The ability to store energy in lithium batteries is, in many ways, the key to renewable energy sources such as wind and solar power. If scientists can devise a lithium battery that can charge faster, run longer and more safely, the implications for the burgeoning renewables industry would be profound. Increased storage capacity of lithium batteries, for instance, would increase the range of electric vehicles as well as making the energy storage systems of wind and solar generators much more efficient.
Now, two teams of scientists at the Oak Ridge National Laboratory (ORNL) and Lawrence Berkeley National Laboratory (Berkeley Lab) report that they are making significant progress on the next generation of battery technology, focused on a key battery component, the anode, where electricity comes out. Most current commercial lithium batteries have anodes made of graphite, a form of carbon. However, scientists at ORNL incorporated a special form of the compound titanium dioxide into the anode instead, and they found significant improvements.

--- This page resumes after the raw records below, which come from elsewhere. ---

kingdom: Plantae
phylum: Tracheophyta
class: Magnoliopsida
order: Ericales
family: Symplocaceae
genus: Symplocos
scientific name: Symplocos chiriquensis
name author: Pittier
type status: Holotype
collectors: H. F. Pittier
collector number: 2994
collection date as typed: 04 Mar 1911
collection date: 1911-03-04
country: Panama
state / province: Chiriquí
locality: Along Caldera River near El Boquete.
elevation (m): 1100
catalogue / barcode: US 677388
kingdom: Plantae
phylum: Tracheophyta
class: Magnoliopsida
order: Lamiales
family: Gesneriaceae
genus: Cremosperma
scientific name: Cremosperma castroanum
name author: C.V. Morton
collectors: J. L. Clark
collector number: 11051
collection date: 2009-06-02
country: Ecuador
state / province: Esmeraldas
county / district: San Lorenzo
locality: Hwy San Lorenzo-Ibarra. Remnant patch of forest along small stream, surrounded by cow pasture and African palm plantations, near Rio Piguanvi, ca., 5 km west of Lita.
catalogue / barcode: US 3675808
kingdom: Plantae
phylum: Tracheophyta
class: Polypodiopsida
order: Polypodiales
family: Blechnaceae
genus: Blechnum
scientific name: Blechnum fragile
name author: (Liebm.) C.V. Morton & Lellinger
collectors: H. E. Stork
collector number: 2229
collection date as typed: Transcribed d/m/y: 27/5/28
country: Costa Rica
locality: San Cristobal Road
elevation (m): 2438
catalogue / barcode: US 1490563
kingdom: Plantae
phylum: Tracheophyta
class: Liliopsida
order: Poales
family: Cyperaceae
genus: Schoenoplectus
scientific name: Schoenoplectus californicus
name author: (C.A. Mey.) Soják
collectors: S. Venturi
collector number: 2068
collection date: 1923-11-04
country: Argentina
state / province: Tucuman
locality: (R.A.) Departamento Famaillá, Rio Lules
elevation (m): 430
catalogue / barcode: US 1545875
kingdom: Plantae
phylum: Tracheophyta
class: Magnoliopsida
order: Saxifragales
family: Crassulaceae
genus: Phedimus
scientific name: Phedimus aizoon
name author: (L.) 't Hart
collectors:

At the same level of current, it takes the new ORNL battery just six minutes to be 50 percent charged. Even better news? Scientists at ORNL believe that if titanium dioxide proves scalable in batteries, they could be on the market within five years.
The scientists at Berkeley Lab are studying a new anode made from a tailored polymer – a material made of millions of repeating units – that conducts electricity. It also embeds silicon particles, which in turn bind to a lot of lithium ions (much more than graphite anodes can). These improvements give the battery a much greater capacity – the ability to store much more energy – than current designs. Berkley’s new batteries will maintain that increased capacity after hundreds of charge-discharge cycles.
The battery research at ORNL was supported by the Energy Department’s Office of Science and ORNL’s Laboratory Directed Research and Development program. The work at Berkeley Lab was supported by the Department’s Office of Energy Efficiency and Renewable Energy, with additional research and facilities support from the Energy Department’s Office of Science.